Informazione – L’anoressia spiegata ai media

Attraverso la prima pagina dei quotidiani online ci si imbatte ormai con frequenza nell’incubo anoressia gridato dalle braccia troppo esili della Paris Hilton di turno o nel dimagrimento malsano-miracoloso di Lindsay Lohan dovuto al cibo-spazzatura. Non c’è scampo neanche dal sito della propria web mail, prima ancora di raggiungere la casella di posta elettronica si è rassicurati che Katie Holmes, la moglie di Tom Cruise, è dimagrita sì molto, ma a causa dello stress lavorativo.
Gli allarmi lanciati nella rete sono solitamente corredati da nutriti album di fotografie, sulle quali gli occhi anoressico/bulemici indugiano con desiderio ed attenzione.


È importante sensibilizzare attraverso l’esempio, coinvolgendo persone che hanno superato o imparato a convivere con la malattia, ma è essenziale comprendere che le immagini di corpi fragili dalle linee cubiste contribuiscono a sviluppare una mitologia agli occhi del malato.
L’informazione dovrebbe sapere che i disturbi alimentari si accompagnano ad un disturbo di immagine, inteso come falsata percezione di se stessi. Chi è affetto da anoressia o bulimia è incapace di vedersi e realizzare le dimensioni del proprio corpo, al contrario, si sente sempre fuori forma e con una taglia in più. Alla personale inadeguatezza risponde la perfezione delle foto, che siano di una testimonial della campagna contro l’anoressia di 35 kg di peso o di una sana modella con la quarta di reggiseno.
La restrizione assoluta di un anoressico e la fame smisurata seguita dal colpevole rigurgito di un bulimico non sono motivate dalla copertina di Vogue. Le fotografie sono una semplice manifestazione della perfezione a cui una persona sofferente anela.
La maniacale attenzione che l’anoressico rivolge al proprio peso è motivata dalla necessità di una approvazione assoluta, che soddisfi un’incolmabile mancanza di stima in se stessi e nelle proprie capacità. Per assurdo, soffrono spesso di queste patologie quelle persone alle quali non è stato necessario “chiedere mai”, perché sempre responsabili e determinate sul lavoro, servizievoli in famiglia, brillanti a scuola.

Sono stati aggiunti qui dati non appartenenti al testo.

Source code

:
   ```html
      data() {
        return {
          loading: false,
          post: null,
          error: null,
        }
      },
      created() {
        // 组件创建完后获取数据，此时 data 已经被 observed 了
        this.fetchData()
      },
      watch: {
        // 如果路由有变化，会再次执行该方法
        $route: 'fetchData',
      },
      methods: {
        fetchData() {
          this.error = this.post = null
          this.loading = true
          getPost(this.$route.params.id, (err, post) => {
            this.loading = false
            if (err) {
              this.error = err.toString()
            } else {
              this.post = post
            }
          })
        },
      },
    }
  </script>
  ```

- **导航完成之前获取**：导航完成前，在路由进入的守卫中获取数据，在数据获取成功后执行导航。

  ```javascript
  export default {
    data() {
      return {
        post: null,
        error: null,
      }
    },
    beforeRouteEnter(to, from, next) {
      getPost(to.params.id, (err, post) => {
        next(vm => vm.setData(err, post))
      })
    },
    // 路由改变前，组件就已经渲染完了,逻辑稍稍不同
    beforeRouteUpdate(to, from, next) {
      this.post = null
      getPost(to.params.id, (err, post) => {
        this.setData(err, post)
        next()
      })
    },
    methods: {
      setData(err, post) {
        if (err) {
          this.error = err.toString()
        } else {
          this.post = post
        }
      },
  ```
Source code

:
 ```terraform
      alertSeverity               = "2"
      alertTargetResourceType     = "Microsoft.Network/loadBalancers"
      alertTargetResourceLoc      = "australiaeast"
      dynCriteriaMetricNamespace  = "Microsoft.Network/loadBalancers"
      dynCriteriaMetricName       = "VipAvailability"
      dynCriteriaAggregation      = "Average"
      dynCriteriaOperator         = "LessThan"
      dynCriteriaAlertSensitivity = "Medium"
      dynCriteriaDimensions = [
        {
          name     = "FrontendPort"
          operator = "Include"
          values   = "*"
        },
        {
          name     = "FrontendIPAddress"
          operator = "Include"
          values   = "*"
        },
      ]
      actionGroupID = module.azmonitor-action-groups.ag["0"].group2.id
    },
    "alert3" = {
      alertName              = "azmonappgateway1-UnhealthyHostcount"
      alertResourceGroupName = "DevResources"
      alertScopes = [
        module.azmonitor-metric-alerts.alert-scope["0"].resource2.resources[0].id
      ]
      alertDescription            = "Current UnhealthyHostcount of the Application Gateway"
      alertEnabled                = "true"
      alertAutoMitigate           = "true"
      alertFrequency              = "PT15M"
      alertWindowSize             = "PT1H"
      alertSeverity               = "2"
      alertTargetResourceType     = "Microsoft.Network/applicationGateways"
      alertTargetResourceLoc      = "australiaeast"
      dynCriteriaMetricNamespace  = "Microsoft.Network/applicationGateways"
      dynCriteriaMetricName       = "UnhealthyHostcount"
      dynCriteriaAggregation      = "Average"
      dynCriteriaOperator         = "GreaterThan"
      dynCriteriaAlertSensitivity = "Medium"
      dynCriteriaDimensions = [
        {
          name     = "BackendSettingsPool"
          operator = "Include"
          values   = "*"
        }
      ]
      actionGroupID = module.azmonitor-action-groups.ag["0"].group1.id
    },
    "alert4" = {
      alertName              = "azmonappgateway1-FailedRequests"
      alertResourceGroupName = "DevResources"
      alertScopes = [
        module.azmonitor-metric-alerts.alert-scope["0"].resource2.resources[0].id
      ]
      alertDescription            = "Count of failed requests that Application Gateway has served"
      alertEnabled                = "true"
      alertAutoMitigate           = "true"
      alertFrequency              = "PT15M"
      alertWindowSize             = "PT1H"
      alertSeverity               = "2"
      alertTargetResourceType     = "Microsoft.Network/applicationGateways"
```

L’obbiettivo, l’infallibilità dei sentimenti e l’eterna accettazione, viene raggiunto mantenendo il proprio peso sottocontrollo, verificando il menù composto da mele golden e gallette di riso al grammo ed irrorando il tutto di iperattività su tutti i fronti. Quest’ultima si lega spesso nel caso delle donna al ribaltamento del ruolo femminile nella società, non più solo madre e casalinga, ma anche donna d’affari, sportiva e con una vita sociale attiva. L’attenzione esasperata al cibo pone dei limiti insormontabili ad una sana socialità e condivisione della quotidianità con gli altri, il moto perpetuo si dissolve in una serie di compiti da svolgere in modo rigoroso e distante dagli altri. Al danno la beffa, una informazione infarcita di fitness, successi e spadellamenti in cucina.
Probabilmente per sensibilizzare l’opinione pubblica sulla realtà dei disturbi alimentari sembrano sufficienti questi articoli usa e getta. In realtà si rischia di banalizzare la complessità di questi problemi, allontanando i possibili interlocutori.
Non è ingrassando le modelle che si sfonda il muro del corpo dietro il quale gli anoressici/bulemici si sono barricati. L’invisibilità dell’effetto non elimina la causa, solo attraverso la sua comprensione, di cui un’informazione responsabile si dovrebbe far portavoce, si può fare un passo avanti verso la risoluzione di questi disagi.